Aggression from frustrated road users is a regular experience. I try to be a cycling ambassador and respond in a friendly manner no matter how I am feeling. It is important to diffuse situations as they arise and try to connect on human terms.
No horrific injuries then?
I’ve been lucky to escape anything too serious, although broke my nose aged five, and sliced my arm open, requiring surgery, mountain biking a few years back. I think these events may have involved a degree of showing off to friends.
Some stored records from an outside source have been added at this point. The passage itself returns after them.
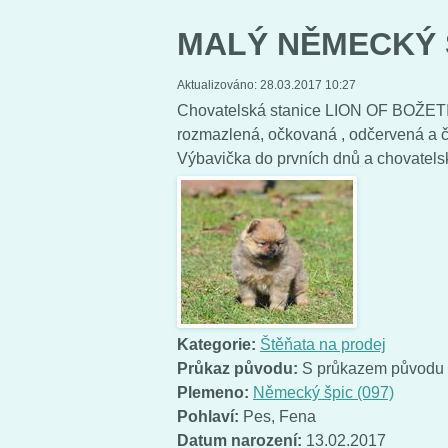
MALÝ NĚMECKÝ 
Aktualizováno:
28.03.2017 10:27
Chovatelská stanice LION OF BOŽETIC
rozmazlená, očkovaná , odčervená a č
Výbavička do prvních dnů a chovatel
Kategorie:
Štěňata na prodej
Průkaz původu:
S průkazem původu
Plemeno:
Německý špic (097)
Pohlaví:
Pes
,
Fena
Datum narození:
13.02.2017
I think the penny may have dropped now.
What was your first (two-wheeled) love?
As a teenager I enjoyed touring through Europe. I only became interested in competing as a student at North London Polytechnic, but I think I lacked the motivation and talent to be any good. My rediscovery of mountain biking and endurance racing in the 1990s refuelled my enthusiasm for riding; to access those early feelings of discovery, freedom and fitness in a more challenging and sociable way. It did become a bit of an obsession, but I now have it more under control. It is, however, really hard when the thing that you love to do naturally produces loads of those feel good endorphins.